Pero fue un error de cálculo. No analizaron correctamente el modo de pensar de los fragmentos. Los pensadores-lúcidos advirtieron lo que sucedía y se disgustaron. Tenían miedo; no lo entendían.

Primero, colocaron la barrera y, luego, se autodestruyeron haciendo explotar la nave.

Pobres y tontos fragmentos.

Al menos, ya no volvería a ocurrir. Los salvaría a pesar de sí mismos.

Aunque no alardeaba de ello, John Drake estaba muy orgulloso de su habilidad con la fototipo. Tenía un modelo portátil, una lisa y pequeña lámina de plástico oscuro y con protuberancias cilíndricas en cada extremo para sostener el rollo de papel delgado. Cabía en un maletín de cuero marrón, equipado con una correa que se lo sujetaba a la cintura y a una cadera. El artilugio pesaba medio kilo.

Drake podía hacerlo funcionar con cualquiera de las manos. Movía los dedos con rapidez y soltura, presionando suavemente ciertos lugares de la superficie, y las palabras se escribían sin sonido alguno.

Miró con aire pensativo el principio del escrito y, luego, al doctor Weiss.

—¿Qué le parece, doctor?

—Un buen comienzo.

Drake movió la cabeza en sentido afirmativo.

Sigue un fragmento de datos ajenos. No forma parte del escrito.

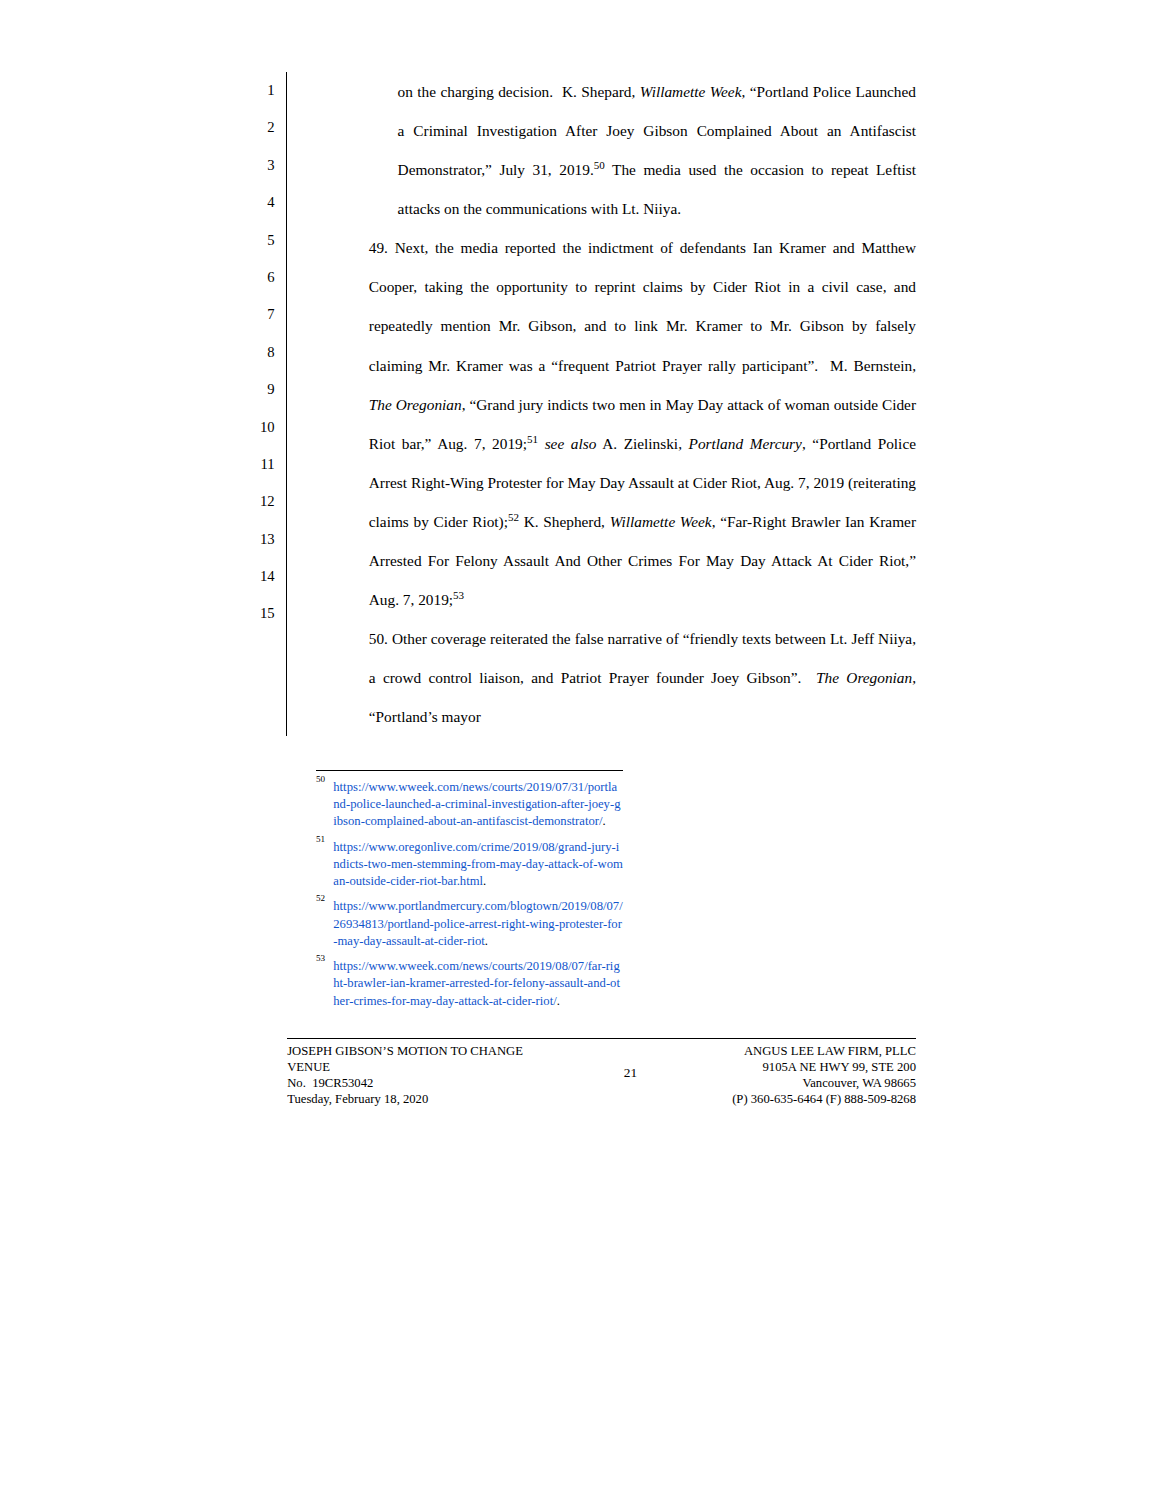1
2
3
4
5
6
7
8
9
10
11
12
13
14
15
on the charging decision. K. Shepard, Willamette Week, “Portland Police Launched a Criminal Investigation After Joey Gibson Complained About an Antifascist Demonstrator,” July 31, 2019.50 The media used the occasion to repeat Leftist attacks on the communications with Lt. Niiya.
49. Next, the media reported the indictment of defendants Ian Kramer and Matthew Cooper, taking the opportunity to reprint claims by Cider Riot in a civil case, and repeatedly mention Mr. Gibson, and to link Mr. Kramer to Mr. Gibson by falsely claiming Mr. Kramer was a “frequent Patriot Prayer rally participant”. M. Bernstein, The Oregonian, “Grand jury indicts two men in May Day attack of woman outside Cider Riot bar,” Aug. 7, 2019;51 see also A. Zielinski, Portland Mercury, “Portland Police Arrest Right-Wing Protester for May Day Assault at Cider Riot, Aug. 7, 2019 (reiterating claims by Cider Riot);52 K. Shepherd, Willamette Week, “Far-Right Brawler Ian Kramer Arrested For Felony Assault And Other Crimes For May Day Attack At Cider Riot,” Aug. 7, 2019;53
50. Other coverage reiterated the false narrative of “friendly texts between Lt. Jeff Niiya, a crowd control liaison, and Patriot Prayer founder Joey Gibson”. The Oregonian, “Portland’s mayor
50 https://www.wweek.com/news/courts/2019/07/31/portland-police-launched-a-criminal-investigation-after-joey-gibson-complained-about-an-antifascist-demonstrator/.
51 https://www.oregonlive.com/crime/2019/08/grand-jury-indicts-two-men-stemming-from-may-day-attack-of-woman-outside-cider-riot-bar.html.
52 https://www.portlandmercury.com/blogtown/2019/08/07/26934813/portland-police-arrest-right-wing-protester-for-may-day-assault-at-cider-riot.
53 https://www.wweek.com/news/courts/2019/08/07/far-right-brawler-ian-kramer-arrested-for-felony-assault-and-other-crimes-for-may-day-attack-at-cider-riot/.
JOSEPH GIBSON’S MOTION TO CHANGE
VENUE
No. 19CR53042
Tuesday, February 18, 2020
21
ANGUS LEE LAW FIRM, PLLC
9105A NE HWY 99, STE 200
Vancouver, WA 98665
(P) 360-635-6464 (F) 888-509-8268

—Pensé que era lógico empezar por Saybrook. En la Tierra aún no se ha difundido su historia. Ojalá hubiera podido ver el informe de Saybrook. ¿Y cómo logró transmitirlo?

—Por lo que sé, pasó la última noche transmitiéndolo a través del subéter. Cuando terminó, produjo un cortocircuito en los motores y, una fracción de segundo después, convirtió la nave en una nube de vapor. Junto con la tripulación y consigo mismo.

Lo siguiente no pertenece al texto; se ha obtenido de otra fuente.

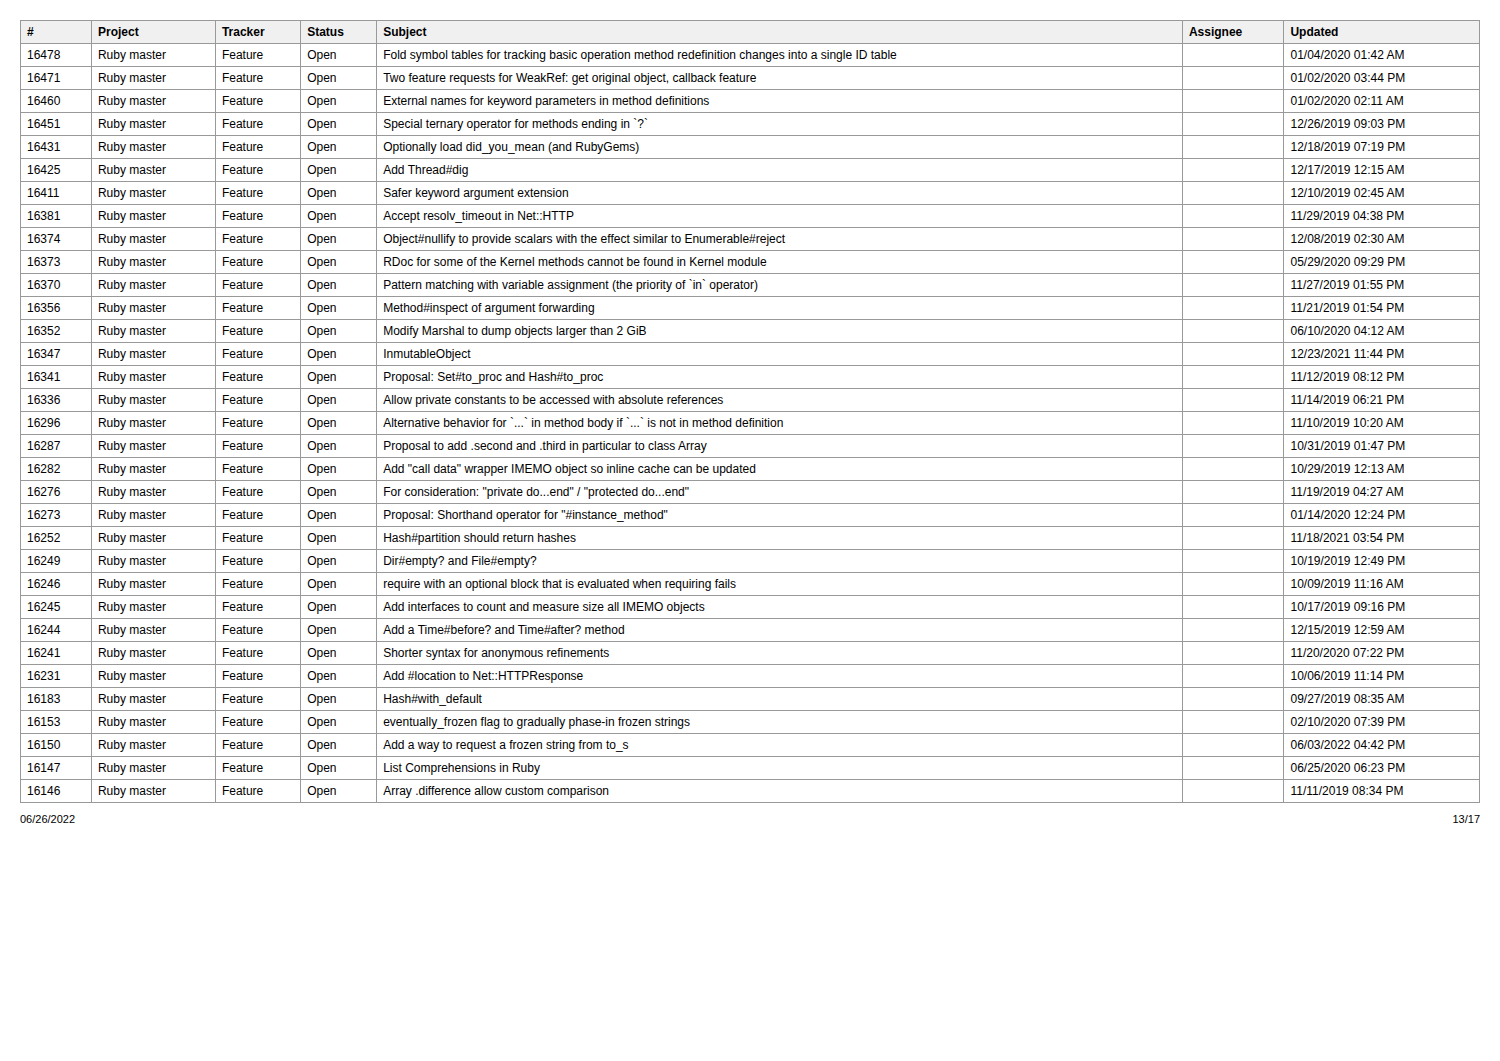| # | Project | Tracker | Status | Subject | Assignee | Updated |
| --- | --- | --- | --- | --- | --- | --- |
| 16478 | Ruby master | Feature | Open | Fold symbol tables for tracking basic operation method redefinition changes into a single ID table | | 01/04/2020 01:42 AM |
| 16471 | Ruby master | Feature | Open | Two feature requests for WeakRef: get original object, callback feature | | 01/02/2020 03:44 PM |
| 16460 | Ruby master | Feature | Open | External names for keyword parameters in method definitions | | 01/02/2020 02:11 AM |
| 16451 | Ruby master | Feature | Open | Special ternary operator for methods ending in `?` | | 12/26/2019 09:03 PM |
| 16431 | Ruby master | Feature | Open | Optionally load did_you_mean (and RubyGems) | | 12/18/2019 07:19 PM |
| 16425 | Ruby master | Feature | Open | Add Thread#dig | | 12/17/2019 12:15 AM |
| 16411 | Ruby master | Feature | Open | Safer keyword argument extension | | 12/10/2019 02:45 AM |
| 16381 | Ruby master | Feature | Open | Accept resolv_timeout in Net::HTTP | | 11/29/2019 04:38 PM |
| 16374 | Ruby master | Feature | Open | Object#nullify to provide scalars with the effect similar to Enumerable#reject | | 12/08/2019 02:30 AM |
| 16373 | Ruby master | Feature | Open | RDoc for some of the Kernel methods cannot be found in Kernel module | | 05/29/2020 09:29 PM |
| 16370 | Ruby master | Feature | Open | Pattern matching with variable assignment (the priority of `in` operator) | | 11/27/2019 01:55 PM |
| 16356 | Ruby master | Feature | Open | Method#inspect of argument forwarding | | 11/21/2019 01:54 PM |
| 16352 | Ruby master | Feature | Open | Modify Marshal to dump objects larger than 2 GiB | | 06/10/2020 04:12 AM |
| 16347 | Ruby master | Feature | Open | InmutableObject | | 12/23/2021 11:44 PM |
| 16341 | Ruby master | Feature | Open | Proposal: Set#to_proc and Hash#to_proc | | 11/12/2019 08:12 PM |
| 16336 | Ruby master | Feature | Open | Allow private constants to be accessed with absolute references | | 11/14/2019 06:21 PM |
| 16296 | Ruby master | Feature | Open | Alternative behavior for `...` in method body if `...` is not in method definition | | 11/10/2019 10:20 AM |
| 16287 | Ruby master | Feature | Open | Proposal to add .second and .third in particular to class Array | | 10/31/2019 01:47 PM |
| 16282 | Ruby master | Feature | Open | Add "call data" wrapper IMEMO object so inline cache can be updated | | 10/29/2019 12:13 AM |
| 16276 | Ruby master | Feature | Open | For consideration: "private do...end" / "protected do...end" | | 11/19/2019 04:27 AM |
| 16273 | Ruby master | Feature | Open | Proposal: Shorthand operator for "#instance_method" | | 01/14/2020 12:24 PM |
| 16252 | Ruby master | Feature | Open | Hash#partition should return hashes | | 11/18/2021 03:54 PM |
| 16249 | Ruby master | Feature | Open | Dir#empty? and File#empty? | | 10/19/2019 12:49 PM |
| 16246 | Ruby master | Feature | Open | require with an optional block that is evaluated when requiring fails | | 10/09/2019 11:16 AM |
| 16245 | Ruby master | Feature | Open | Add interfaces to count and measure size all IMEMO objects | | 10/17/2019 09:16 PM |
| 16244 | Ruby master | Feature | Open | Add a Time#before? and Time#after? method | | 12/15/2019 12:59 AM |
| 16241 | Ruby master | Feature | Open | Shorter syntax for anonymous refinements | | 11/20/2020 07:22 PM |
| 16231 | Ruby master | Feature | Open | Add #location to Net::HTTPResponse | | 10/06/2019 11:14 PM |
| 16183 | Ruby master | Feature | Open | Hash#with_default | | 09/27/2019 08:35 AM |
| 16153 | Ruby master | Feature | Open | eventually_frozen flag to gradually phase-in frozen strings | | 02/10/2020 07:39 PM |
| 16150 | Ruby master | Feature | Open | Add a way to request a frozen string from to_s | | 06/03/2022 04:42 PM |
| 16147 | Ruby master | Feature | Open | List Comprehensions in Ruby | | 06/25/2020 06:23 PM |
| 16146 | Ruby master | Feature | Open | Array .difference allow custom comparison | | 11/11/2019 08:34 PM |
06/26/2022 13/17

—¡Qué hombre! ¿Usted supo esto desde un principio?

—No desde el principio. Sólo desde que recibimos el informe de Saybrook.

No podía evitar recordarlo.

Leyó el informe y comprendió lo maravilloso que el planeta debía de parecer cuando la expedición colonizadora llegó allí. Era prácticamente un duplicado de la Tierra, con abundante vida vegetal y una vida animal puramente vegetariana.

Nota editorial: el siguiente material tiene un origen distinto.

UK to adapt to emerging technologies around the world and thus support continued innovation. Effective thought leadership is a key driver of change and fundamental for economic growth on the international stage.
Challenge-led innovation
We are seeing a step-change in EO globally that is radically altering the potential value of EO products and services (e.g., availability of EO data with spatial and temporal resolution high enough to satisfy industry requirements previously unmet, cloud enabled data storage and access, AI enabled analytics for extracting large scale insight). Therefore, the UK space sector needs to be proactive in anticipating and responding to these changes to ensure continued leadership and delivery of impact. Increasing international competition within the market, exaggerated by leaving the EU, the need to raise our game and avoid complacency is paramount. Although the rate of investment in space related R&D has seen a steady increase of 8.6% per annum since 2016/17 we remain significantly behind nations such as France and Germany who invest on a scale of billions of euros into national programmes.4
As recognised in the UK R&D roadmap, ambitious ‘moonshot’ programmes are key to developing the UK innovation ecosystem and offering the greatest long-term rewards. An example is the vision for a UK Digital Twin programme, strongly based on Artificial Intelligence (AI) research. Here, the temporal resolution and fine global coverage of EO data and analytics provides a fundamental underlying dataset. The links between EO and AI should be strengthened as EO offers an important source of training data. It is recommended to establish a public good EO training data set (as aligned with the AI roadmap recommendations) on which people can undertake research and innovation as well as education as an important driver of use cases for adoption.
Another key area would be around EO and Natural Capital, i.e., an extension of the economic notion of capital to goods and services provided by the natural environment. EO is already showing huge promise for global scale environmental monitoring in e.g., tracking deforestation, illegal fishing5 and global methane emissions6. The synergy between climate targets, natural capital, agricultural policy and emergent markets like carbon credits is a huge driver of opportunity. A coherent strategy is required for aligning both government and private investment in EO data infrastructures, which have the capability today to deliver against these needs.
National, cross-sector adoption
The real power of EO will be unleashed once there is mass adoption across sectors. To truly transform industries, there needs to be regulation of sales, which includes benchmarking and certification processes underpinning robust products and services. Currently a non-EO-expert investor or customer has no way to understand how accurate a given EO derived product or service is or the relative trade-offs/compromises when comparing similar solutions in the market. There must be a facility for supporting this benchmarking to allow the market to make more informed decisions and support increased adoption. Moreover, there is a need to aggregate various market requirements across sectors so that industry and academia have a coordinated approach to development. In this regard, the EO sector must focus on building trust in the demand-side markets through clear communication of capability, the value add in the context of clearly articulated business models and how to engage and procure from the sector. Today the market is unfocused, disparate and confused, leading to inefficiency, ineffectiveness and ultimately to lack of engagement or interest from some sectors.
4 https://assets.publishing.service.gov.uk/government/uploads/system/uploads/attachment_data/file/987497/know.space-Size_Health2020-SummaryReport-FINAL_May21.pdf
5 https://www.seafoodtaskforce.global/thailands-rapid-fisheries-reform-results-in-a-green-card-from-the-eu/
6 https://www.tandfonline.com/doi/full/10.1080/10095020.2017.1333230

Lo único extraño eran las pequeñas manchas de pelambre verde (¡con cuánta frecuencia usaba esa frase!). Ningún individuo viviente del planeta tenía ojos, sólo esa pelambre. Incluso las plantas, cada brizna y las hojas y los capullos poseían esas dos manchas de un verde más intenso.

Luego, Saybrook advirtió, sobresaltado y desconcertado, que en todo el planeta no había conflicto alguno por los alimentos. Todas las plantas tenían apéndices pulposos; los animales se los comían, y los apéndices se regeneraban en cuestión de horas. No tocaban ninguna otra parte de las plantas. Era como si éstas alimentaran a los animales dentro de un proceso de orden natural. Y las plantas mismas no crecían con abrumadora profusión. Parecía que se las cultivara, pues estaban juiciosamente distribuidas en el suelo disponible.

Weiss se preguntaba de cuánto tiempo habría dispuesto Saybrook para observar el extraño orden que imperaba en aquel planeta. Los insectos se habían establecido en un número razonable, aunque las aves no se los comían; los roedores no proliferaban, aun cuando no existían carnívoros para mantenerlos a raya.